Terzo: il favore per le chiamate di correo. La questione dell’ergastolo ostativo è posta nell’intervista come: chi non può collaborare, magari perché si dichiara innocente, è svantaggiato. Ma forse la questione è al contrario: la legge prevede un vantaggio per chi collabora, perché è logico incentivare la collaborazione con la giustizia. Se poi questa sia proficua o meno è un problema che varrebbe la pena di approfondire (si dice giustamente che questa «collaborazione» è «troppo spesso opportunistica delazione»), però è logico che chi testimonia contro i complici venga favorito dalla legge. L’imputato e addirittura il condannato hanno tutto il diritto di protestarsi innocenti, però si condanna chi «risulta colpevole del reato contestatogli oltre ogni ragionevole dubbio» (art. 533 Cod. proc. pen.) quindi la condanna tiene già conto delle dichiarazioni di non colpevolezza dell’imputato, che evidentemente non erano così fondate da insinuare un dubbio ragionevole.

Quarto: le questioni aperte. Il punto centrale, pare di capire, è l’intrinseca irrazionalità dell’ergastolo (che senso ha chiudere il colpevole in carcere per sempre, se il carcere dev’essere lo strumento per reinserirlo nella società?), anche se l’intervista tocca di sfuggita una serie di questioni diverse (l’ergastolo ostativo, i collaboratori di giustizia, il carcere duro etc.).

La questione fondamentale che si deve porre, proprio sulla costituzionalità e sul senso dell’ergastolo, è questa: se la durata della pena detentiva è commisurata dalla legge e dal giudice a una prognosi del tempo necessario per il ravvedimento (in relazione alla gravità del reato ed alla personalità), allora l’ergastolo ha senso quando il reato è talmente grave e la personalità del colpevole talmente problematica da non lasciar prognosticare un ravvedimento in un tempo definito? Oppure, più semplice: se la rieducazione del condannato fosse l’unico criterio da seguire nella legge penale, che ne sarebbe di chi non si ravvede? Si tornerebbe al «progetto Ferri», senza pene ma solo con misure di sicurezza senza un termine definito?

La pena che più tenderebbe alla rieducazione del condannato sarebbe forse, paradossalmente, quella che non lo lascia uscire finché non è rieducato: è questo che vogliamo? Direi proprio di no.

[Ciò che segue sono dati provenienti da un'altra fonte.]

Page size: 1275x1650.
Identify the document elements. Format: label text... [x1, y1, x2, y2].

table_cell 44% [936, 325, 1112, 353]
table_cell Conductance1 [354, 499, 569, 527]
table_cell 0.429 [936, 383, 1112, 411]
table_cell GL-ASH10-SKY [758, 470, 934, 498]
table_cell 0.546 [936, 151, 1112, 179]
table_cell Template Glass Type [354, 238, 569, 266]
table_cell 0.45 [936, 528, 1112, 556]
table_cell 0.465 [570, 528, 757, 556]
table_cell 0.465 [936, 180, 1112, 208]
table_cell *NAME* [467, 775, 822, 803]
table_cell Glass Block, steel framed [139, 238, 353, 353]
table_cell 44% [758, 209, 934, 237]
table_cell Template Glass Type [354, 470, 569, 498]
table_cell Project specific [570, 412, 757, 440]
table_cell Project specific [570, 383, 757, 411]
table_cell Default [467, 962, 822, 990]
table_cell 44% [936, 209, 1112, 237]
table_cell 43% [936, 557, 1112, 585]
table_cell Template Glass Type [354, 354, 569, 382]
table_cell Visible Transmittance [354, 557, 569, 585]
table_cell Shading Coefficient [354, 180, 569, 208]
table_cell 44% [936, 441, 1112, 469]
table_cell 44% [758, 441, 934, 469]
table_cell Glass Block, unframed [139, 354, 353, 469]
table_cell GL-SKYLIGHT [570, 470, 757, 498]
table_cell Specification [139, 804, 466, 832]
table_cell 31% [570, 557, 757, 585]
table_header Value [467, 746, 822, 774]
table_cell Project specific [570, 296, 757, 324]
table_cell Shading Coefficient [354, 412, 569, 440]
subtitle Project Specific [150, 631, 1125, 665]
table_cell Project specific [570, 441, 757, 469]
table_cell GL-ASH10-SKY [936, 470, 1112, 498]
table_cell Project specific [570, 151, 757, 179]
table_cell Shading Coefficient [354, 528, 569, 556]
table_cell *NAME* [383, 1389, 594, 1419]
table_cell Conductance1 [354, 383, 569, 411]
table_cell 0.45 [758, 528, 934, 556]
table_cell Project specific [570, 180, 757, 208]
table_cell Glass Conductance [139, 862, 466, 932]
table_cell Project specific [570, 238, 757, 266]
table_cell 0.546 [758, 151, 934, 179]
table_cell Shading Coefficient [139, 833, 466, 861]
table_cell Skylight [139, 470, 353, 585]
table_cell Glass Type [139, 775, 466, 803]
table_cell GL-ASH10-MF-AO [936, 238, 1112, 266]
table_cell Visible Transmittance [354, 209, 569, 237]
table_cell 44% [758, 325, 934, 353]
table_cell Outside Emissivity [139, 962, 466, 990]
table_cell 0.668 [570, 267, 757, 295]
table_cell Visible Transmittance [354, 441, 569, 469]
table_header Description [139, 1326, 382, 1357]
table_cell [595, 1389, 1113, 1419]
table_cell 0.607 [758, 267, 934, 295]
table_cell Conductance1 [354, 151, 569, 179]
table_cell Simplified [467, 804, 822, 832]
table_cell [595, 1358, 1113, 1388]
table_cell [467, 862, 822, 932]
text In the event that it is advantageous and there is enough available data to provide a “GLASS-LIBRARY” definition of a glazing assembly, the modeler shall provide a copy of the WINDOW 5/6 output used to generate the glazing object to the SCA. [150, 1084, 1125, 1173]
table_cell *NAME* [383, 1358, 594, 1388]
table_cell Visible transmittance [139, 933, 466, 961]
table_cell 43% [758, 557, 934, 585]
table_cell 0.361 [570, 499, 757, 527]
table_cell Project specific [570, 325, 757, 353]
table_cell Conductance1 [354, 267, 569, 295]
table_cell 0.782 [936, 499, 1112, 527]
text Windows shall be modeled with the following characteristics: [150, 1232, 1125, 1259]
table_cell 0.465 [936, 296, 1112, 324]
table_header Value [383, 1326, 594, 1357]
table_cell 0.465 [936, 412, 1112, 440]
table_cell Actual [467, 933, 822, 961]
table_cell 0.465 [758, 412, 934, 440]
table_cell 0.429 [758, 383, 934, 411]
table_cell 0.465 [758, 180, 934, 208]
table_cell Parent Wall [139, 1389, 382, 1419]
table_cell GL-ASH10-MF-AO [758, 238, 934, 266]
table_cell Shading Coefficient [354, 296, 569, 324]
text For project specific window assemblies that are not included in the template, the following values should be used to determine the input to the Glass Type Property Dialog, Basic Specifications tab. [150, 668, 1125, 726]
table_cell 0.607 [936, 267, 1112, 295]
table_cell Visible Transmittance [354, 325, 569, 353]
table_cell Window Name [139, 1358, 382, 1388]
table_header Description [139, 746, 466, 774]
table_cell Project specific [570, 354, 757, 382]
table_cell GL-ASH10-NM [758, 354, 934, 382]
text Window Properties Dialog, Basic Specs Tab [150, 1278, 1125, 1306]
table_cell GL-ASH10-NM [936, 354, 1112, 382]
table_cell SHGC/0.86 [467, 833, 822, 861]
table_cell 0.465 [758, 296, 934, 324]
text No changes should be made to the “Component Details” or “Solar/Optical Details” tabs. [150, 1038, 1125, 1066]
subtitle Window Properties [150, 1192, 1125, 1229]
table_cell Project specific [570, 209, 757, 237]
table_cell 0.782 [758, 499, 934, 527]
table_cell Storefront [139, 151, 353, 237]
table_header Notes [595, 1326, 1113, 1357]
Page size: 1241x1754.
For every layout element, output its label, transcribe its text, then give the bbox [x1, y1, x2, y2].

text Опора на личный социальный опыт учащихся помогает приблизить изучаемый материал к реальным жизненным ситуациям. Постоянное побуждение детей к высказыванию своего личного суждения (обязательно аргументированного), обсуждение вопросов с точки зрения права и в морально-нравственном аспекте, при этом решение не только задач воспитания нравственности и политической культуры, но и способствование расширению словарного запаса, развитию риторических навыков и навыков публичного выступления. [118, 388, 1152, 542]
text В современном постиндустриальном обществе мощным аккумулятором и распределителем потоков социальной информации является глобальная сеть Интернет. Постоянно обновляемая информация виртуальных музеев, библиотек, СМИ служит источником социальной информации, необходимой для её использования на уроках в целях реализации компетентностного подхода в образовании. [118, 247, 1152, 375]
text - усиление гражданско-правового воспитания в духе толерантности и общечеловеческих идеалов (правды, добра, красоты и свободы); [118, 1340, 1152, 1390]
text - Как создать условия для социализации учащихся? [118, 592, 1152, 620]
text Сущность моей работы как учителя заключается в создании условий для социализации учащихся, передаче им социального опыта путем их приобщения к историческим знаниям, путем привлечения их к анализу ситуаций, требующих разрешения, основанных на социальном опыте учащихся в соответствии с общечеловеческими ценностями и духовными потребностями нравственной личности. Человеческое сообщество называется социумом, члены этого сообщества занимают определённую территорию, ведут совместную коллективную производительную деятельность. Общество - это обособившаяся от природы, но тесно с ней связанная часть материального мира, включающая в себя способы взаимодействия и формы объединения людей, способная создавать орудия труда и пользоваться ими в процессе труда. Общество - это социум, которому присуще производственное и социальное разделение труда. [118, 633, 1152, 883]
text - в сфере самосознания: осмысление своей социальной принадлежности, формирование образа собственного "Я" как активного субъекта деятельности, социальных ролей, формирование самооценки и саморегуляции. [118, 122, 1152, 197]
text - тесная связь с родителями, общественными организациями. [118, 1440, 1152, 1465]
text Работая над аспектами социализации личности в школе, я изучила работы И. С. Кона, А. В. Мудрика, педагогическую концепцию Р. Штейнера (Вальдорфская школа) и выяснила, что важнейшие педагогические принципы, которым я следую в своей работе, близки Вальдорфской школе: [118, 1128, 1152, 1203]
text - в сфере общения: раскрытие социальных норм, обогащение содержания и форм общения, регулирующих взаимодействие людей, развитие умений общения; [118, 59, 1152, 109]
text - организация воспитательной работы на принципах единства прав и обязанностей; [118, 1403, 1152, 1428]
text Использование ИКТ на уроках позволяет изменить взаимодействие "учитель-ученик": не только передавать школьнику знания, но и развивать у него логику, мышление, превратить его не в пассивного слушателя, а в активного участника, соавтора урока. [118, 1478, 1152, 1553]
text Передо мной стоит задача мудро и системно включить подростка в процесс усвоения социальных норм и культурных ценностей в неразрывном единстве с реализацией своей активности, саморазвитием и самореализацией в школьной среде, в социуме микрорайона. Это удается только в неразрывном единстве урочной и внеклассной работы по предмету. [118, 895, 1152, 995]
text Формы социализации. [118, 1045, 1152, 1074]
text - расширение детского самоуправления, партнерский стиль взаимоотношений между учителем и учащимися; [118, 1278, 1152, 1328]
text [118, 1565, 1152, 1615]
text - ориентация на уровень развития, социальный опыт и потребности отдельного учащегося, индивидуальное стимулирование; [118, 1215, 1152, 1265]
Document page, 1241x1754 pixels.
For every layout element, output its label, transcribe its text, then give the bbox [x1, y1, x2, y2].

Bisogna interrogarsi sul concetto di rieducazione e capire se significa fare il lavaggio del cervello ai condannati oppure far conoscere loro un modo di vivere diverso dal crimine. Quando però questo sistema non funziona, quando la proposta rieducativa è respinta dal condannato, che cosa bisogna fare? Non ho una risposta, ma mi sembra un punto centrale. Certo non si può costringere il condannato a farsi rieducare, ma se non si ravvede resta un pericolo per gli altri: è una domanda scomoda, fastidiosa, ma bisogna farsela.

Sembra in fondo che il problema non sia l’ergastolo, ma piuttosto il carcere in sé. Nel nostro codice la reclusione è sempre in carcere (salvo poi detenzione domiciliare o simili nell’esecuzione), mentre forse avrebbe senso prevedere formule alternative più differenziate, soprattutto per i soggetti meno pericolosi (perché è più facile per loro pensare un’alternativa). Esempio quotidiano: il giovane delinquente, già consapevole di tutte le indulgenze concessegli dall’ordinamento, viene rinchiuso in un istituto di massima sicurezza, dove ozia e conosce altri professionisti del crimine che rafforzano spesso la sua spinta a delinquere. Proprio perché il carcere così com’è oggi tende ben poco alla rieducazione, il carcere a vita a maggior ragione non serve per nulla alla rieducazione intesa come ravvedimento e rientro nella società. Così, quando si dice nell’intervista che va perdonata la zuffa con le guardie penitenziarie, la questione non è «perdonare», perché chi si azzuffa con le forze dell’ordine non è pronto a tornare libero nella società. Il problema è un altro: perché il carcere, che dovrebbe rieducare, l’ha spinto invece alla zuffa?